# Start of Excerpted text
I am starting to play around with the ziti HA controller. I have the rpms installed on 3 redhat vms and was wondering if the install process was similar to that of a regular controller. i.e run the bootstrap or is there a different process to the HA controller
There is "actual" doc being worked on you can preview (very subject to change, know it's a WIP) here: Controller HA | OpenZiti Again, just know it's being worked on and will change...
I am getting an error when I try and start the controller, The yaml file looked correct for migrating a ziti controller
Starting OpenZiti Controller...
Feb 6 09:33:54 C3E-ZitiCtrl01 entrypoint.bash[2959]: WARN: set VERBOSE=1 or DEBUG=1 for more output
Feb 6 09:33:54 C3E-ZitiCtrl01 entrypoint.bash[2959]: WARN: see output in '/tmp/tmp.Cfgqa3w4BF'
Feb 6 09:33:54 C3E-ZitiCtrl01 systemd[1]: Started OpenZiti Controller.
Feb 6 09:33:54 C3E-ZitiCtrl01 ziti[2979]: {"arch":"amd64","build-date":"2025-01-27T19:25:51Z","error":"yaml: line 13: did not find expected key","file":"github.com/openziti/ziti/ziti/controller/run.go:56","func":"github.com/openziti/ziti/ziti/controller.run","go-version":"go1.23.4","level":"error","msg":"error starting ziti-controller","os":"linux","revision":"2a62cc577e45","time":"2025-02-06T09:33:54.543Z","version":"v1.3.3"}
Feb 6 09:33:54 C3E-ZitiCtrl01 ziti[2979]: panic: yaml: line 13: did not find expected key
Until Ziti clustered mode (HA) is released, it will be necessary to manually compose the config.yml, or edit the generated config.yml to suit the requirements of the HA beta.
I think the error means your controller's config.yml doesn't yet suit the requirements for clustered mode because an expected configuration key/directive wasn't found.
# End of Excerpted text
# Start of Source material
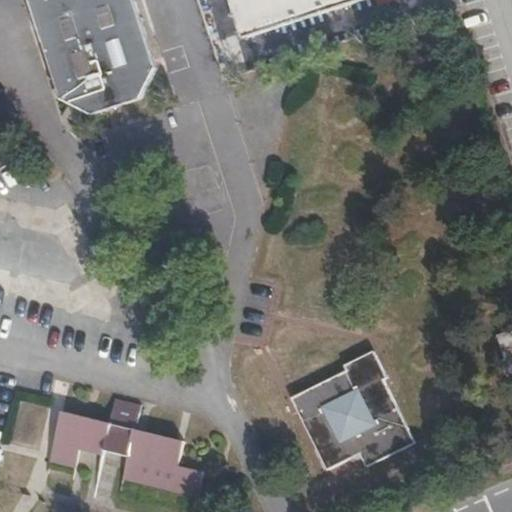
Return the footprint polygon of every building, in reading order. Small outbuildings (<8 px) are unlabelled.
[(25,0),(59,99),(90,114),(140,100),(156,72),(133,0),(25,0)] [(336,0),(228,0),(236,25),(247,29),(336,0)] [(80,114),(66,107),(61,116),(75,122),(80,114)] [(511,330),(499,334),(506,360),(503,360),(510,381),(511,380),(511,330)] [(343,366),(290,392),(326,466),(360,448),(367,463),(416,440),(384,374),(386,372),(373,347),(341,362),(343,366)] [(111,422),(63,411),(51,461),(76,467),(83,443),(129,454),(123,479),(197,497),(202,472),(179,466),(183,441),(137,429),(142,405),(116,399),(111,422)]
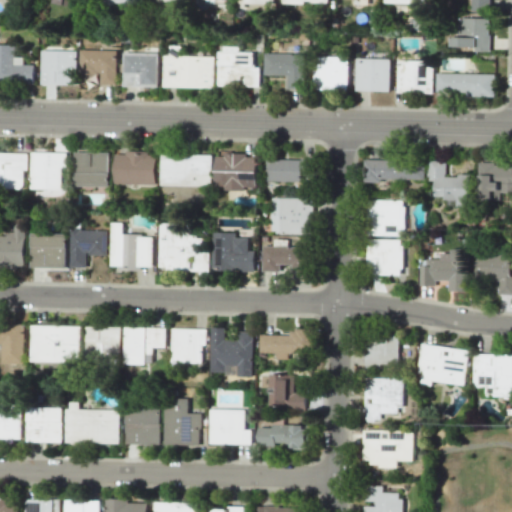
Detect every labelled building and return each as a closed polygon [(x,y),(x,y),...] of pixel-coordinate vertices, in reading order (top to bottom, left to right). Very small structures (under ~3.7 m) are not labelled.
# End of Source material
* The task *
In the forum thread's timestamped log lines, list each distinct process name shown between the host name and the colon, with the number in square brackets after it. The material has nothing to do with the forum thread.

* Task result *
entrypoint.bash[2959]
systemd[1]
ziti[2979]